Conforme resulta do artº 1º do CIRE o processo de insolvência é um processo de execução universal que tem como finalidade a liquidação do património de um devedor insolvente e a repartição do produto obtido pelos credores ou a satisfação pela forma prevista num plano de insolvência que nomeadamente se baseie na recuperação da empresa compreendida na massa falida.
Declarada a insolvência, todas as acções em que se apreciem questões relativas a bens compreendidos na massa insolvente, intentadas contra o devedor, ou mesmo contra terceiros, mas cujo resultado possa influenciar o valor da massa, e todas as acções de natureza exclusivamente patrimonial intentadas pelo devedor, são apensadas ao processo de insolvência, desde que a apensação seja requerida prelo administrador da insolvência para os fins do processo, (artº 85º nº 1 do CIRE)
A declaração de insolvência priva imediatamente o insolvente, por si ou pelos seus administradores dos poderes de administração e de disposição dos bens integrantes da massa insolvente que passam a competir ao administrador, assumindo o mesmo a representação do devedor para todos os efeitos de carácter patrimonial que interessem à insolvência (artº 81º nº 1 e 4º do CIRE)
O artº 110º do CIRE (ao contrário do que previa o artº 167º do CPREF), veio prescrever a regra da caducidade com a declaração de insolvência dos contratos de mandato, incluindo os de comissão que não se mostre serem estranhos à massa insolvente, caducando as procurações que digam respeito ao património integrante da massa insolvente (artº 112º nº 1 do CIRE)

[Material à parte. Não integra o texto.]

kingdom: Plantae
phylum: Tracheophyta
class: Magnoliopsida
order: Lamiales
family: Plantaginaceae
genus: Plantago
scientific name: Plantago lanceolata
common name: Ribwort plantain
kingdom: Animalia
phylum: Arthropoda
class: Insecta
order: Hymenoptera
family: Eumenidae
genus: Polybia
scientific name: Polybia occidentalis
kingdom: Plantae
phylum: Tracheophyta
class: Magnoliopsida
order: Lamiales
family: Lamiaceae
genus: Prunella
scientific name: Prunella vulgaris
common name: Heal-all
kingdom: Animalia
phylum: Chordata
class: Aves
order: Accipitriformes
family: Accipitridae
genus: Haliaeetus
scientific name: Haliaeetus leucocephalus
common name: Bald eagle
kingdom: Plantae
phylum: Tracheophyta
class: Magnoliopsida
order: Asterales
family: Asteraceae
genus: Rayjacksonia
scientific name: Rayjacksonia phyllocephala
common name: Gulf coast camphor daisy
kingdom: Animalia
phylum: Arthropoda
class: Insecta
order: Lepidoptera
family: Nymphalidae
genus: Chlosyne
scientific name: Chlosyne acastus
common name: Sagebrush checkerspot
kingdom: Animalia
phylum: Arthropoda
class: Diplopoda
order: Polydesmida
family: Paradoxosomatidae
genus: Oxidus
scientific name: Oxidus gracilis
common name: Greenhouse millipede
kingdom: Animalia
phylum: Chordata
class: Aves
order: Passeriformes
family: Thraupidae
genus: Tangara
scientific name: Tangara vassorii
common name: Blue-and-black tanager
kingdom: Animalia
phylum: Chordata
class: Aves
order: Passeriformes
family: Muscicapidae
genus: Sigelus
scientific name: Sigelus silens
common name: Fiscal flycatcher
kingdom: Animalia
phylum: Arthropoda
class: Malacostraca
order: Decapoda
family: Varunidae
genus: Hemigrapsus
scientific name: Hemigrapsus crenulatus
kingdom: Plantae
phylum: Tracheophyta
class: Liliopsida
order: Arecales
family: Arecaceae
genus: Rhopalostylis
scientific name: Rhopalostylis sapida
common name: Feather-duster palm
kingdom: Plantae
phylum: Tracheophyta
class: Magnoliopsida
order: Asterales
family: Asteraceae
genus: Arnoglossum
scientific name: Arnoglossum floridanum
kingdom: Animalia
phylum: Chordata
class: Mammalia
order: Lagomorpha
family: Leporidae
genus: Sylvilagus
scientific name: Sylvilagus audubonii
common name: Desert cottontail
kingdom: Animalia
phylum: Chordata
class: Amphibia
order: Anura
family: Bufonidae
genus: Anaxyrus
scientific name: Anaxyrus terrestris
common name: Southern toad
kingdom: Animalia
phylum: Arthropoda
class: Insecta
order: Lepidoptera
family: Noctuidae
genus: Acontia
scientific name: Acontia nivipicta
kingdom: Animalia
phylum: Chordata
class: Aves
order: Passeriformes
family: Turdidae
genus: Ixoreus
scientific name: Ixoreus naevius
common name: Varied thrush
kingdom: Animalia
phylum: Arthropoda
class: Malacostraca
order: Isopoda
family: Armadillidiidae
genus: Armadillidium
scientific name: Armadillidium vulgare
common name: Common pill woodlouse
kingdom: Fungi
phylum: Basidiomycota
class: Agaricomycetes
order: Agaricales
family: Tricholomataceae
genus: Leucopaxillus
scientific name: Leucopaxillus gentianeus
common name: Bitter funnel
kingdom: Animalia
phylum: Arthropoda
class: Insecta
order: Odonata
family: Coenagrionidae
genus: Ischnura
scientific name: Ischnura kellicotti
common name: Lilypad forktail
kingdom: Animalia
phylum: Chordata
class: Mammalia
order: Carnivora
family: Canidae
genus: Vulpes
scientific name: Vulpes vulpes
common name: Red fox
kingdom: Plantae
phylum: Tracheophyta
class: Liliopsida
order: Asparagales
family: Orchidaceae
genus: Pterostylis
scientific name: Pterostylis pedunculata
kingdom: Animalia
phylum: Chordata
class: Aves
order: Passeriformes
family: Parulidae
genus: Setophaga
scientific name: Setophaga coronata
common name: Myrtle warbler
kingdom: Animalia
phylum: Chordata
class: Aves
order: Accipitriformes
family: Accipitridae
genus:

O nº 2 daquele normativo determina que se considera, porém, que o contrato de mandato se mantém, nas seguintes situações: caso seja necessária a prática de actos pelo mandatário para evitar prejuízos previsíveis para a massa insolvente, até que o administrador da insolvência tome as devidas providências (al. a); pelo período em que o mandatário tenha exercido funções desconhecendo, sem culpa, a declaração de insolvência do mandante (al. b).
Assim, a caducidade do mandato e procuração conferida pela insolvente ao respectivo mandatário, impõe-se quando confiram poderes que não se mostrem estranhos à massa insolvente, que digam respeito a bens integrados na massa insolvente e não integrem nenhuma daquelas excepções.
In casu, estamos perante uma procuração anterior à declaração de insolvência, em que são conferidos “para além dos poderes forenses gerais, para a proposição da acção de insolvência”.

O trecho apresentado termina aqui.